[Begin MATERIAL SUPPLIED]

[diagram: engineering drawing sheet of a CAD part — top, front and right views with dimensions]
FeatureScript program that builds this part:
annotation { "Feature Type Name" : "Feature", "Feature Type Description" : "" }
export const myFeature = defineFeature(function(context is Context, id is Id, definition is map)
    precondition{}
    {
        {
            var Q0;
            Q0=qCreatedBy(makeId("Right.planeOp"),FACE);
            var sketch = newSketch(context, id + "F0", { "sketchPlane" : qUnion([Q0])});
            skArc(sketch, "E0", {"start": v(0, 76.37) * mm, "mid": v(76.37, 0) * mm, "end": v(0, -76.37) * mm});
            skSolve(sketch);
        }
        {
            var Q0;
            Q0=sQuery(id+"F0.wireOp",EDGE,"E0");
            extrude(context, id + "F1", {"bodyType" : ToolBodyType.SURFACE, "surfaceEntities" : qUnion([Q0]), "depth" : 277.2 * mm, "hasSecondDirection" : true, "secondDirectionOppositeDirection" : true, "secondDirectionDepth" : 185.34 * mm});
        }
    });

[End MATERIAL SUPPLIED]

Reproduce every one of the lines above without changing anything.

[diagram: engineering drawing sheet of a CAD part — top, front and right views with dimensions]
FeatureScript program that builds this part:
annotation { "Feature Type Name" : "Feature", "Feature Type Description" : "" }
export const myFeature = defineFeature(function(context is Context, id is Id, definition is map)
    precondition{}
    {
        {
            var Q0;
            Q0=qCreatedBy(makeId("Right.planeOp"),FACE);
            var sketch = newSketch(context, id + "F0", { "sketchPlane" : qUnion([Q0])});
            skArc(sketch, "E0", {"start": v(0, 76.37) * mm, "mid": v(76.37, 0) * mm, "end": v(0, -76.37) * mm});
            skSolve(sketch);
        }
        {
            var Q0;
            Q0=sQuery(id+"F0.wireOp",EDGE,"E0");
            extrude(context, id + "F1", {"bodyType" : ToolBodyType.SURFACE, "surfaceEntities" : qUnion([Q0]), "depth" : 277.2 * mm, "hasSecondDirection" : true, "secondDirectionOppositeDirection" : true, "secondDirectionDepth" : 185.34 * mm});
        }
    });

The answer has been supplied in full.